Sung Kwon Kang,^a ^* Nam Sook Cho ^a and Siyoung Jang ^a

^aDepartment of Chemistry, Chungnam National University, Daejeon 305-764, Republic of Korea
^*Correspondence e-mail: skkang@cnu.ac.kr

(Received 15 January 2012; accepted 17 January 2012; online 21 January 2012)

In the title compound, C₄H₆N₂OS₂, the dihedral angle between the five-membered heterocyclic ring and the plane of the ethoxy group is 4.9 (2)°. The 1,3,4-thiadiazole-2-thione unit is planar, with an r.m.s. deviation of 0.011 Å from the corresponding squares plane defined by the seven constituent atoms.
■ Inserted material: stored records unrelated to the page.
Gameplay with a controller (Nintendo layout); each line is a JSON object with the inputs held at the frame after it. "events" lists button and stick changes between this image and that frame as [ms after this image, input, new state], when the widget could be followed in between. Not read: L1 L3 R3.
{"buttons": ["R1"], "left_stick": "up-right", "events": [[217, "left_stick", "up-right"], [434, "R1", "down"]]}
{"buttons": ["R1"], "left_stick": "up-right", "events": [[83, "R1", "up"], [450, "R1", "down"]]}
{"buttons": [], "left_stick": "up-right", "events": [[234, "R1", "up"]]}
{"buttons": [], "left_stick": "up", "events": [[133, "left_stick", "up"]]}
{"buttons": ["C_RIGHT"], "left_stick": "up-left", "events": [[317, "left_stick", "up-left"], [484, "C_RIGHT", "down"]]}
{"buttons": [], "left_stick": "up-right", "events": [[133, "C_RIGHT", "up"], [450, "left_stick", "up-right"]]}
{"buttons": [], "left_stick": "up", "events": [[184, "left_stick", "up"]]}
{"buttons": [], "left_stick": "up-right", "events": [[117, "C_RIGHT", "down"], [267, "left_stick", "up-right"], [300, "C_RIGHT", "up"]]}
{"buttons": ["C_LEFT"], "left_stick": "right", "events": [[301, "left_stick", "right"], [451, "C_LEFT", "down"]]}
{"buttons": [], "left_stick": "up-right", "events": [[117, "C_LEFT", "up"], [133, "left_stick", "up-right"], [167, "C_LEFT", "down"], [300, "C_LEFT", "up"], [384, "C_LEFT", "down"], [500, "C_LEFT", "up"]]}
In the crystal, pairs of N—H⋯S hydrogen bonds link the molecules into inversion dimers.

Related literature

For the synthesis and reactivity of thiadiazole derivatives, see: Hildebrandt et al. (2011 ); Zhan et al. (2009 ); Cho et al. (1998 ); Squillacote & Felippis (1994 ); Antolini et al. (1993 ).

Experimental

Crystal data

C₄H₆N₂OS₂
M_r = 162.23
Triclinic, $[P \overline 1]$
a = 6.0308 (12) Å
b = 8.1171 (16) Å
c = 8.7616 (18) Å
α = 116.55 (4)°
β = 93.70 (3)°
γ = 106.10 (3)°
V = 359.7 (2) Å³
Z = 2
Mo Kα radiation
μ = 0.66 mm⁻¹
T = 296 K
0.16 × 0.12 × 0.08 mm

Data collection

Bruker SMART CCD area-detector diffractometer
Absorption correction: multi-scan (SADABS; Bruker, 2002 ) T_min = 0.905, T_max = 0.951
10973 measured reflections
1329 independent reflections
1020 reflections with I > 2σ(I)
R_int = 0.078

Refinement

R[F² > 2σ(F²)] = 0.035
wR(F²) = 0.106
S = 1.03
1329 reflections
86 parameters
H atoms treated by a mixture of independent and constrained refinement
Δρ_max = 0.34 e Å⁻³
Δρ_min = −0.25 e Å⁻³

Table 1
Hydrogen-bond geometry (Å, °)

D—H⋯A	D—H	H⋯A	D⋯A	D—H⋯A
N3—H3⋯S6ⁱ	0.76 (2)	2.57 (2)	3.317 (3)	170 (3)
Symmetry code: (i) -x, -y+1, -z+1.

Data collection: SMART (Bruker, 2002); cell refinement: SAINT (Bruker, 2002); data reduction: SAINT; program(s) used to solve structure: SHELXS97 (Sheldrick, 2008 ); program(s) used to refine structure: SHELXL97 (Sheldrick, 2008); molecular graphics: ORTEP-3 (Farrugia, 1997 ); software used to prepare material for publication: WinGX (Farrugia, 1999 ).

Supporting information

Crystal structure: contains datablocks global, I. DOI: 10.1107/S1600536812002024/is5053sup1.cif

Structure factors: contains datablock I. DOI: 10.1107/S1600536812002024/is5053Isup2.hkl

Supporting information file. DOI: 10.1107/S1600536812002024/is5053Isup3.cml

checkCIF report

Comment top

Thiadiazole derivatives have recently attracted attention in synthesis and biological activities (Hildebrandt et al., 2011; Zhan et al., 2009). 1,2,4-Thiadiazolidine-3,5-dione is a 5-membered analog of uracil on the basis of the well known subject between a –CH=CH– group in benzenoid hydrocarbons and the divalent sulfur in its sulfur containing counterparts. 5-Thioxo-1,3,4-thiadiazolidin-2-one is an analog of 1,2,4-thiadiazolidine-3,5-dione (Squillacote & Felippis, 1994; Antolini et al., 1993). Derivatives of 5-thioxo-1,3,4-thiadiazolidin-2-one have potential to have biological activities. The title compound, 5-ethoxy-3H-1,3,4-thiadiazoline-2-thione (I) is an intermediate to prepare 3-thioxo-1,3,4-thiadiazolidin-2-one through hydrolysis. However, the hydrolysis afforded bis(2-oxo-3H-1,3,4-thiadiazolinyl)-5,5'-disulfide which is a oxidative dimer of 5-thioxo-1,3,4-thiadiazolidin-2-one (Cho et al., 1998)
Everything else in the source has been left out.